Instruction – Reproduce verbatim the lines that start at the one containing "genus: Athyrium" and continue to the end of the entries.
--- start Data supplied ---
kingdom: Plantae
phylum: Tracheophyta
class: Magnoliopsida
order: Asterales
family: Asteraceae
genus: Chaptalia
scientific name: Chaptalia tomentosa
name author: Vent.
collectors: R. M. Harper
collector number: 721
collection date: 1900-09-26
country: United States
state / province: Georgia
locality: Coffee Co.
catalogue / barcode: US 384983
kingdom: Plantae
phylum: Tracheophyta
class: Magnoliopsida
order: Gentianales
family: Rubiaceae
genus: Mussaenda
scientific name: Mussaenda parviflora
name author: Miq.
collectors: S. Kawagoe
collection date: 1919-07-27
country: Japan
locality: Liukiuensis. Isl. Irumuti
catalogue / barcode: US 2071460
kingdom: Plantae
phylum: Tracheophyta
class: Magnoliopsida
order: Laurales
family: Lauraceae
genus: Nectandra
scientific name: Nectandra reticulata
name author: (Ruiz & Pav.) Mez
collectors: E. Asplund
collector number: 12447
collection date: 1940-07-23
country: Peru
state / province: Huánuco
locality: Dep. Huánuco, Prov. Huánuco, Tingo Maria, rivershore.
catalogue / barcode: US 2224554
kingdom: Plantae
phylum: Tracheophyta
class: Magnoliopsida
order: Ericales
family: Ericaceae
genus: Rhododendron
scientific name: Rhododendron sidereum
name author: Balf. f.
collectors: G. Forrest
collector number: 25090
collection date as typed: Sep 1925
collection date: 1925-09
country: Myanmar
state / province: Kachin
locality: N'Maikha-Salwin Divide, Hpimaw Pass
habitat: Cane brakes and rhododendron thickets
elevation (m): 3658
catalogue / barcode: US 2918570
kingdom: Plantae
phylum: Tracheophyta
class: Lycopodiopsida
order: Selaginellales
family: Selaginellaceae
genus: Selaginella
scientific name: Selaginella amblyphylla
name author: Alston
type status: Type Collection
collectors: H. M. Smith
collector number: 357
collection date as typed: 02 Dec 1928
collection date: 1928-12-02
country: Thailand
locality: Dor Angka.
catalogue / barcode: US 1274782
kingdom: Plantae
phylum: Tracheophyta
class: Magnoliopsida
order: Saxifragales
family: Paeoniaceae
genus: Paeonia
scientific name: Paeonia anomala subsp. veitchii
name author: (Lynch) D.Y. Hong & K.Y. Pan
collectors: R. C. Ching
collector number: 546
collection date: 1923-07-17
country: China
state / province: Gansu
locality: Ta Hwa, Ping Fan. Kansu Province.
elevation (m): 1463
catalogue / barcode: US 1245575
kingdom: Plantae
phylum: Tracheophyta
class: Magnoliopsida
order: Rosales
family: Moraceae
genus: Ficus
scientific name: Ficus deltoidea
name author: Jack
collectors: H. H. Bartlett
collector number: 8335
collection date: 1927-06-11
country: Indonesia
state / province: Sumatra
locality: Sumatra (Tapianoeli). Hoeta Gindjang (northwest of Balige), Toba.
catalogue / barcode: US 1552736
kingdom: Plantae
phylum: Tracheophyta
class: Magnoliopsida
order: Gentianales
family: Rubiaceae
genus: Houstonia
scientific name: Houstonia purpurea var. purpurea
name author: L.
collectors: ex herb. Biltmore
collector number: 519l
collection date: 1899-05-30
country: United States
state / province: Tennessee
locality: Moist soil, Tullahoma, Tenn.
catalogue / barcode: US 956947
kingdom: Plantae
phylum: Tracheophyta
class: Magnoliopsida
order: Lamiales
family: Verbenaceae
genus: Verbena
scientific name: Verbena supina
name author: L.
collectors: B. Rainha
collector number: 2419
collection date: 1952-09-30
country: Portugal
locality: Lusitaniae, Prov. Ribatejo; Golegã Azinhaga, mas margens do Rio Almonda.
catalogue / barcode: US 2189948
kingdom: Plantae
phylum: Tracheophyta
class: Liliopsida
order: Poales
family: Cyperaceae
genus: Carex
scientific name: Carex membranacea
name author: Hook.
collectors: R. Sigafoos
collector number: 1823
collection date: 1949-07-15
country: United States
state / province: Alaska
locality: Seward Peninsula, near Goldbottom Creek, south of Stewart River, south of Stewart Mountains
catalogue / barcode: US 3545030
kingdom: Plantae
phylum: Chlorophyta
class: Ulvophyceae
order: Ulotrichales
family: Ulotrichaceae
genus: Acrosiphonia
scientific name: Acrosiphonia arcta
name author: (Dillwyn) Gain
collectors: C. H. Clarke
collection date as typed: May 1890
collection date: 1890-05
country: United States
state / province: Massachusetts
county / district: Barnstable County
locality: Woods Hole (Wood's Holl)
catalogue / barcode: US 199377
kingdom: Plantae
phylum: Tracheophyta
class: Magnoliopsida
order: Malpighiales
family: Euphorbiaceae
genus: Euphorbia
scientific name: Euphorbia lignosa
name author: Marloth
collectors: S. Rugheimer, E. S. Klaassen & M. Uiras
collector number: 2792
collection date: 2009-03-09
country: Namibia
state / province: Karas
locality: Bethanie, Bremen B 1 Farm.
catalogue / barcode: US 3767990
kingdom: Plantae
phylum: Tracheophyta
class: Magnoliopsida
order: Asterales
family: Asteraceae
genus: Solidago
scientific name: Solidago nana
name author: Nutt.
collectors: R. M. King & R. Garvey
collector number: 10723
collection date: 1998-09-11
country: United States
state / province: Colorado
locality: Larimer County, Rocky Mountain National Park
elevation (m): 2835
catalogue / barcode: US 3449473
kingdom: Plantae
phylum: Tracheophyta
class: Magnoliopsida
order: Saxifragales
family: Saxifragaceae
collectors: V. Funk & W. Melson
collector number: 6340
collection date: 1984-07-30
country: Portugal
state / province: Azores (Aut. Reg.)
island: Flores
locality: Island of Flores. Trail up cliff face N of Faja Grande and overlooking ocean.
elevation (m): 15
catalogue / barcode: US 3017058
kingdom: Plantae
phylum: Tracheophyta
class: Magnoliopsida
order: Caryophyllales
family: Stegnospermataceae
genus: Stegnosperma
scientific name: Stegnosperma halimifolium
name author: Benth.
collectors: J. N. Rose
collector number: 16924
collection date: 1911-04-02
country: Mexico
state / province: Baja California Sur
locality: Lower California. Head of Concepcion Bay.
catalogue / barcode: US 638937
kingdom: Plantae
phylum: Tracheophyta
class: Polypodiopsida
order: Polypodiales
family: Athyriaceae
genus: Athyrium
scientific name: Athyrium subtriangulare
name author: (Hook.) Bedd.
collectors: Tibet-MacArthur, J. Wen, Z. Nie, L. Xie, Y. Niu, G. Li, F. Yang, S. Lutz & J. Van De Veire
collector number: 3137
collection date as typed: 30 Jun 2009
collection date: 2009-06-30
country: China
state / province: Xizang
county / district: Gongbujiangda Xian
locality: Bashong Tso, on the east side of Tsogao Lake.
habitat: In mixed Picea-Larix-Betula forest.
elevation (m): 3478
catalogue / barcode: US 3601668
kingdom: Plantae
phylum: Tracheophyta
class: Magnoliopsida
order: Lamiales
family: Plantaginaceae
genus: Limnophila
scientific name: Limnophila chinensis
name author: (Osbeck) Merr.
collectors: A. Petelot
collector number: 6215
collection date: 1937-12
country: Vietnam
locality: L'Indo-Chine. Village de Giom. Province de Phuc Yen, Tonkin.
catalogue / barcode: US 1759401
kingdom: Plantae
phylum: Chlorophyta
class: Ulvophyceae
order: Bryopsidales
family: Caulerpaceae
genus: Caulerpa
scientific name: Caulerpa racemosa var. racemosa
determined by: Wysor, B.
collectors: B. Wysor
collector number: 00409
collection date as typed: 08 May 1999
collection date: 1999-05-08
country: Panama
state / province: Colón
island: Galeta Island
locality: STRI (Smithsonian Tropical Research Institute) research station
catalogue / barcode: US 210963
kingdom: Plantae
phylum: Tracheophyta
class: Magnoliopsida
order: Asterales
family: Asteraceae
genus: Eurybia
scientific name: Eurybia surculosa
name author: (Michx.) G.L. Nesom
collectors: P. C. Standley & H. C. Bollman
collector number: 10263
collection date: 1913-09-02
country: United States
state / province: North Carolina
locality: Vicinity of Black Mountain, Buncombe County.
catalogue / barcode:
--- end Data supplied ---
Result of this task –
genus: Athyrium
scientific name: Athyrium subtriangulare
name author: (Hook.) Bedd.
collectors: Tibet-MacArthur, J. Wen, Z. Nie, L. Xie, Y. Niu, G. Li, F. Yang, S. Lutz & J. Van De Veire
collector number: 3137
collection date as typed: 30 Jun 2009
collection date: 2009-06-30
country: China
state / province: Xizang
county / district: Gongbujiangda Xian
locality: Bashong Tso, on the east side of Tsogao Lake.
habitat: In mixed Picea-Larix-Betula forest.
elevation (m): 3478
catalogue / barcode: US 3601668
kingdom: Plantae
phylum: Tracheophyta
class: Magnoliopsida
order: Lamiales
family: Plantaginaceae
genus: Limnophila
scientific name: Limnophila chinensis
name author: (Osbeck) Merr.
collectors: A. Petelot
collector number: 6215
collection date: 1937-12
country: Vietnam
locality: L'Indo-Chine. Village de Giom. Province de Phuc Yen, Tonkin.
catalogue / barcode: US 1759401
kingdom: Plantae
phylum: Chlorophyta
class: Ulvophyceae
order: Bryopsidales
family: Caulerpaceae
genus: Caulerpa
scientific name: Caulerpa racemosa var. racemosa
determined by: Wysor, B.
collectors: B. Wysor
collector number: 00409
collection date as typed: 08 May 1999
collection date: 1999-05-08
country: Panama
state / province: Colón
island: Galeta Island
locality: STRI (Smithsonian Tropical Research Institute) research station
catalogue / barcode: US 210963
kingdom: Plantae
phylum: Tracheophyta
class: Magnoliopsida
order: Asterales
family: Asteraceae
genus: Eurybia
scientific name: Eurybia surculosa
name author: (Michx.) G.L. Nesom
collectors: P. C. Standley & H. C. Bollman
collector number: 10263
collection date: 1913-09-02
country: United States
state / province: North Carolina
locality: Vicinity of Black Mountain, Buncombe County.
catalogue / barcode:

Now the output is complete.